Nunca hubo un grupo tan animado como aquel cantando en una Hora Feliz. Las dulces melodías de los cantos cristianos estallaron en ritmos que los maestros no imaginaron ni en sus peores pesadillas. Pero más y más niños se fueron acercando al alegre son de la batucada y, cuando con mucho esfuerzo lograron que silenciaran los instrumentos para escuchar la historia bíblica, la Palabra de Dios también vibró por toda la plaza y llegó a cada corazón.

Sentada sobre el pasto al lado de su amigo Dany, Andrea levantó su mirada al cielo e imaginó a Dios estallando en carcajadas al recordar la sorpresa que les había dado. 

«¡Señor, sí que tienes sentido del humor!» pensó, mientras se le dibujaba una enorme sonrisa.

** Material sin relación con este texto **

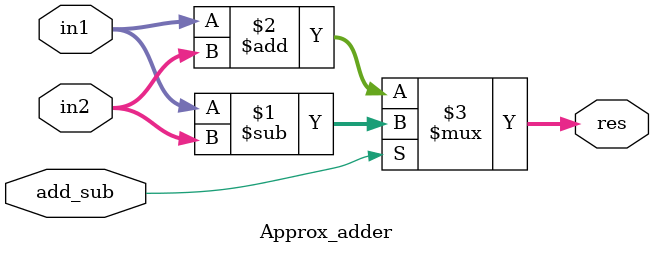
<source format=v>
`timescale 1ns / 1ps


module Approx_adder
    #(parameter W=26, parameter LowL=16) (
        input wire add_sub,
        input wire [W-1:0] in1,
        input wire [W-1:0] in2,
       output wire [W:0] res
    );

  wire  [W-1:0] in2_signed;
  wire  [LowL-1:0] lower_res;
 wire approx_cout;

`ifdef ACAIN16Q4
 assign in2_signed = (add_sub) ? ~in2 : in2;
   ACA_I_N16_Q4 ApproxAdd (.in1(in1[LowL-1:0]), .in2(in2_signed[LowL-1:0]), .res({approx_cout,lower_res}));

  always @* begin : ADD_SUB_SGF
      res = {(in1[W-1:LowL] + in2_signed[W-1:LowL] + approx_cout),lower_res};
  end
`elsif ETAIIN16Q4

  assign in2_signed = (add_sub) ? ~in2 : in2;

  ETAII_N16_Q4 ApproxAdd (.in1(in1[LowL-1:0]), .in2(in2_signed[LowL-1:0]), .res({approx_cout,lower_res}));

  always @* begin : ADD_SUB_SGF
      res = {(in1[W-1:LowL] + in2_signed[W-1:LowL] + approx_cout),lower_res};
  end
`elsif ETAIIN16Q8

  assign in2_signed = (add_sub) ? ~in2 : in2;

  ETAII_N16_Q8 ApproxAdd (.in1(in1[LowL-1:0]), .in2(in2_signed[LowL-1:0]), .res({approx_cout,lower_res}));

  always @* begin : ADD_SUB_SGF
      res = {(in1[W-1:LowL] + in2_signed[W-1:LowL] + approx_cout),lower_res};
  end
`elsif ACAIIN16Q4

  assign in2_signed = (add_sub) ? ~in2 : in2;

  ACA_II_N16_Q4 ApproxAdd (.in1(in1[LowL-1:0]), .in2(in2_signed[LowL-1:0]), .res({approx_cout,lower_res}));

  always @* begin : ADD_SUB_SGF
      res = {(in1[W-1:LowL] + in2_signed[W-1:LowL] + approx_cout),lower_res};
  end
`elsif ACAIIN16Q8

  assign in2_signed = (add_sub) ? ~in2 : in2;

  ACA_II_N16_Q8 ApproxAdd (.in1(in1[LowL-1:0]), .in2(in2_signed[LowL-1:0]), .res({approx_cout,lower_res}));

  always @* begin : ADD_SUB_SGF
      res = {(in1[W-1:LowL] + in2_signed[W-1:LowL] + approx_cout),lower_res};
  end
`elsif GDAN16M4P4

  assign in2_signed = (add_sub) ? ~in2 : in2;

  GDA_St_N16_M4_P4 ApproxAdd (.in1(in1[LowL-1:0]), .in2(in2_signed[LowL-1:0]), .res({approx_cout,lower_res}));

  always @* begin : ADD_SUB_SGF
      res = {(in1[W-1:LowL] + in2_signed[W-1:LowL] + approx_cout),lower_res};
  end
`elsif GDAN16M4P8

  assign in2_signed = (add_sub) ? ~in2 : in2;

  GDA_St_N16_M4_P8 ApproxAdd (.in1(in1[LowL-1:0]), .in2(in2_signed[LowL-1:0]), .res({approx_cout,lower_res}));

  always @* begin : ADD_SUB_SGF
      res = {(in1[W-1:LowL] + in2_signed[W-1:LowL] + approx_cout),lower_res};
  end
`elsif GeArN16R2P4


  assign in2_signed = (add_sub) ? ~in2 : in2;

  GeAr_N16_R2_P4 ApproxAdd (.in1(in1[LowL-1:0]), .in2(in2_signed[LowL-1:0]), .res({approx_cout,lower_res}));

  always @* begin : ADD_SUB_SGF
      res = {(in1[W-1:LowL] + in2_signed[W-1:LowL] + approx_cout),lower_res};
  end
`elsif GeArN16R4P4


  assign in2_signed = (add_sub) ? ~in2 : in2;

  GeAr_N16_R4_P4 ApproxAdd (.in1(in1[LowL-1:0]), .in2(in2_signed[LowL-1:0]), .res({approx_cout,lower_res}));

  always @* begin : ADD_SUB_SGF
      res = {(in1[W-1:LowL] + in2_signed[W-1:LowL] + approx_cout),lower_res};
  end
`elsif GeArN16R4P8

  assign in2_signed = (add_sub) ? ~in2 : in2;

  GeAr_N16_R4_P8 ApproxAdd (.in1(in1[LowL-1:0]), .in2(in2_signed[LowL-1:0]), .res({approx_cout,lower_res}));

  always @* begin : ADD_SUB_SGF
      res = {(in1[W-1:LowL] + in2_signed[W-1:LowL] + approx_cout),lower_res};
  end
`elsif LOALPL4

  assign in2_signed = (add_sub) ? ~in2 : in2;

    LOA #(.LPL(4), .W(16)) ApproxAdd (.in1(in1[LowL-1:0]), .in2(in2_signed[LowL-1:0]), .res({approx_cout,lower_res}));

  always @* begin : ADD_SUB_SGF
      res = {(in1[W-1:LowL] + in2_signed[W-1:LowL] + approx_cout),lower_res};
  end
`elsif LOALPL5

  assign in2_signed = (add_sub) ? ~in2 : in2;

    LOA #(.LPL(5), .W(16)) ApproxAdd (.in1(in1[LowL-1:0]), .in2(in2_signed[LowL-1:0]), .res({approx_cout,lower_res}));

  always @* begin : ADD_SUB_SGF
      res = {(in1[W-1:LowL] + in2_signed[W-1:LowL] + approx_cout),lower_res};
  end
`elsif LOALPL6
  assign in2_signed = (add_sub) ? ~in2 : in2;

    LOA #(.LPL(6), .W(16)) ApproxAdd (.in1(in1[LowL-1:0]), .in2(in2_signed[LowL-1:0]), .res({approx_cout,lower_res}));

  always @* begin : ADD_SUB_SGF
      res = {(in1[W-1:LowL] + in2_signed[W-1:LowL] + approx_cout),lower_res};
  end
`elsif LOALPL7
  assign in2_signed = (add_sub) ? ~in2 : in2;

    LOA #(.LPL(7), .W(16)) ApproxAdd (.in1(in1[LowL-1:0]), .in2(in2_signed[LowL-1:0]), .res({approx_cout,lower_res}));

  always @* begin : ADD_SUB_SGF
      res = {(in1[W-1:LowL] + in2_signed[W-1:LowL] + approx_cout),lower_res};
  end
`elsif LOALPL8

  assign in2_signed = (add_sub) ? ~in2 : in2;

    LOA #(.LPL(8), .W(16)) ApproxAdd (.in1(in1[LowL-1:0]), .in2(in2_signed[LowL-1:0]), .res({approx_cout,lower_res}));

  always @* begin : ADD_SUB_SGF
      res = {(in1[W-1:LowL] + in2_signed[W-1:LowL] + approx_cout),lower_res};
  end
`elsif LOALPL9

  assign in2_signed = (add_sub) ? ~in2 : in2;

    LOA #(.LPL(9), .W(16)) ApproxAdd (.in1(in1[LowL-1:0]), .in2(in2_signed[LowL-1:0]), .res({approx_cout,lower_res}));

  always @* begin : ADD_SUB_SGF
      res = {(in1[W-1:LowL] + in2_signed[W-1:LowL] + approx_cout),lower_res};
  end
`elsif LOALPL10

  assign in2_signed = (add_sub) ? ~in2 : in2;

    LOA #(.LPL(10), .W(16)) ApproxAdd (.in1(in1[LowL-1:0]), .in2(in2_signed[LowL-1:0]), .res({approx_cout,lower_res}));

  always @* begin : ADD_SUB_SGF
      res = {(in1[W-1:LowL] + in2_signed[W-1:LowL] + approx_cout),lower_res};
  end
`elsif LOALPL11

  assign in2_signed = (add_sub) ? ~in2 : in2;

    LOA #(.LPL(11), .W(16)) ApproxAdd (.in1(in1[LowL-1:0]), .in2(in2_signed[LowL-1:0]), .res({approx_cout,lower_res}));

  always @* begin : ADD_SUB_SGF
      res = {(in1[W-1:LowL] + in2_signed[W-1:LowL] + approx_cout),lower_res};
  end
`elsif LOALPL12

  assign in2_signed = (add_sub) ? ~in2 : in2;

    LOA #(.LPL(12), .W(16)) ApproxAdd (.in1(in1[LowL-1:0]), .in2(in2_signed[LowL-1:0]), .res({approx_cout,lower_res}));

  always @* begin : ADD_SUB_SGF
      res = {(in1[W-1:LowL] + in2_signed[W-1:LowL] + approx_cout),lower_res};
  end
`elsif LOALPL13

  assign in2_signed = (add_sub) ? ~in2 : in2;

    LOA #(.LPL(13), .W(16)) ApproxAdd (.in1(in1[LowL-1:0]), .in2(in2_signed[LowL-1:0]), .res({approx_cout,lower_res}));

  always @* begin : ADD_SUB_SGF
      res = {(in1[W-1:LowL] + in2_signed[W-1:LowL] + approx_cout),lower_res};
  end
`elsif GeArN16R6P4

  assign in2_signed = (add_sub) ? ~in2 : in2;

  GeAr_N16_R6_P4 ApproxAdd (.in1(in1[LowL-1:0]), .in2(in2_signed[LowL-1:0]), .res({approx_cout,lower_res}));

  always @* begin : ADD_SUB_SGF
      res = {(in1[W-1:LowL] + in2_signed[W-1:LowL] + approx_cout),lower_res};
  end
`else
       assign   res = (add_sub) ? (in1 - in2) : (in1 + in2);
`endif

endmodule



</source>
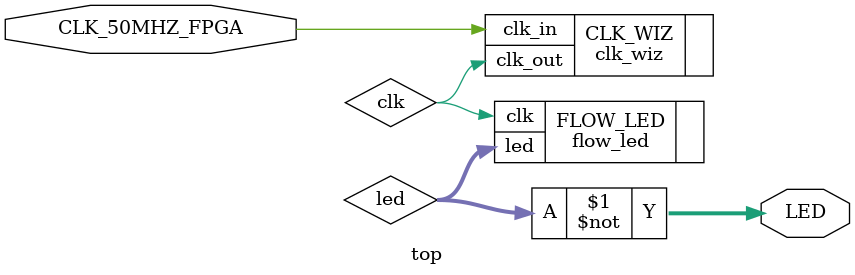
<source format=sv>
module top #(
    parameter LED_NUM = 4
) (
    input CLK_50MHZ_FPGA,
    output [LED_NUM-1:0] LED
);

    wire clk;
    wire [LED_NUM-1:0] led;

    clk_wiz CLK_WIZ (.clk_in(CLK_50MHZ_FPGA), .clk_out(clk));

    flow_led #(LED_NUM) FLOW_LED (.clk(clk), .led(led));

    assign LED = ~led;

endmodule

</source>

De vuelta en casa, cuando al fin pudo reencontrarse con Simonne y contarle todos los detalles de su aventura misionera, su hermana reflexionó:

—Andrea, si hace siglos Jesús pudo usar a un niño para alimentar a la multitud, multiplicando los pocos panes y peces que traía, ¡cómo nos vamos a asombrar de que también usara a uno, en tu Hora Feliz, para multiplicar la pobre música que ustedes tenían! 

Y ella, sorprendida, reconoció en su corazón ese cosquilleo que la inquietaba; ese deseo de salir a buscar más niños para Cristo.

Andrés fue uno de los primeros seguidores de Jesús, y aunque quizás no se destacaba en público, mostró siempre un corazón sensible al llevar a otros al Salvador. Él fue quien se lo presentó a su hermano Simón Pedro y quien encontró al niño que entregó su merienda a Jesús para alimentar a la multitud. Tú también puedes tener el gozo de ser usada por Dios para que otros lleguen al Salvador. 

Algunos términos que tal vez no conozcas:

1 Güiro: Instrumento de percusión originario de Latinoamérica, formado por una calabaza larga y hueca con crestas que producen un sonido cuando se las raspa con un palo de madera.

2 Batucada: Música popular de origen afrobrasileño, que se caracteriza por un ritmo muy marcado y repetitivo, acompañado por instrumentos de percusión y danza. También se denomina así a los grupos que las ejecutan.